Peux-tu nous parler de « Fistfull Of Dimes »? 

Le lancement d’une compilation baptisée « Fistfull of Dimes », littéralement une « poignée de pièces » était une suite logique. Au printemps, on sortira ce mini-album, composé de 5 à 6 titres, écrits par plusieurs de nos artistes. L’idée est de produire différents « Volumes », tous les 3 ou 4 mois. C’est un retour, et un clin d’œil aux origines de la musique, à l’époque où les chanteurs sortaient des singles avant de lancer leur album. Un moyen pour eux de prendre le temps de développer leur univers artistique.

Où en sont tes propres projets? 

Au Printemps, je vais sortir un nouveau single. Et cette fois, il sera en Français, tout comme mon futur album. Aujourd’hui, ce que j’ai envie de partager, je veux le faire dans ma langue maternelle. J’ai l’impression d’être à un tournant de ma vie, et c’est ce que je raconte. J’ai eu des moments difficiles, mais j’ai également vécu des choses incroyables. Enfant, je n’aurais jamais imaginé vivre ce que j’ai connu, comme les tournées avec Charlie Winston ou entendre mes titres tourner en boucle en radio. J’ai été marié, j’ai divorcé, je suis rentré à Nice, je viens d’être papa… Ces instants de vie m’ont inspiré l’écriture de cet album, baptisé Au coin d’une vie. Mes nouvelles chansons parlent à la fois de déceptions, d’espoirs, mais aussi d’incompréhensions.

Peux-tu nous parler de la Black Box? 

J’ai découvert cette salle niçoise un peu par hasard, à l’époque où l’on cherchait un lieu pour répéter avant le Festival Dime On Fest, et c’est finalement devenu un choix engagé de ma part de m’y produire.

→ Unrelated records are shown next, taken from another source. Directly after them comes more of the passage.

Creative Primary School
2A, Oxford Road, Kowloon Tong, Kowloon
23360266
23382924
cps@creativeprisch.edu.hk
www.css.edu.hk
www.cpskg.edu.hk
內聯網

C’est une façon d’apporter une visibilité à un quartier où vivent  et travaillent des gens formidables. Et une manière de soutenir les actions sociales qu’ils mettent en œuvre. On a donc décidé d’y organiser des concerts solidaires permettant de récolter des jouets, des denrées alimentaires…

Quels sont les événements à venir? 

La prochaine édition de « Dime on Fest » est en préparation. Organisé en septembre, cet événement permet un coup de projecteur sur nos artistes. Sur scène, ils sont également accompagnés de chanteurs et de musiciens plus confirmés. C’est un partage. L’année dernière, le contexte était très particulier. Le festival s’est déroulé après les attentats du 14 juillet. On a décidé de le maintenir et de récolter des fonds avec la Fondation de France. 19 000 euros ont pu être reversés à l’association d’aide aux victimes. Et toute une série de nouveaux concerts sont prévus à la Black Box.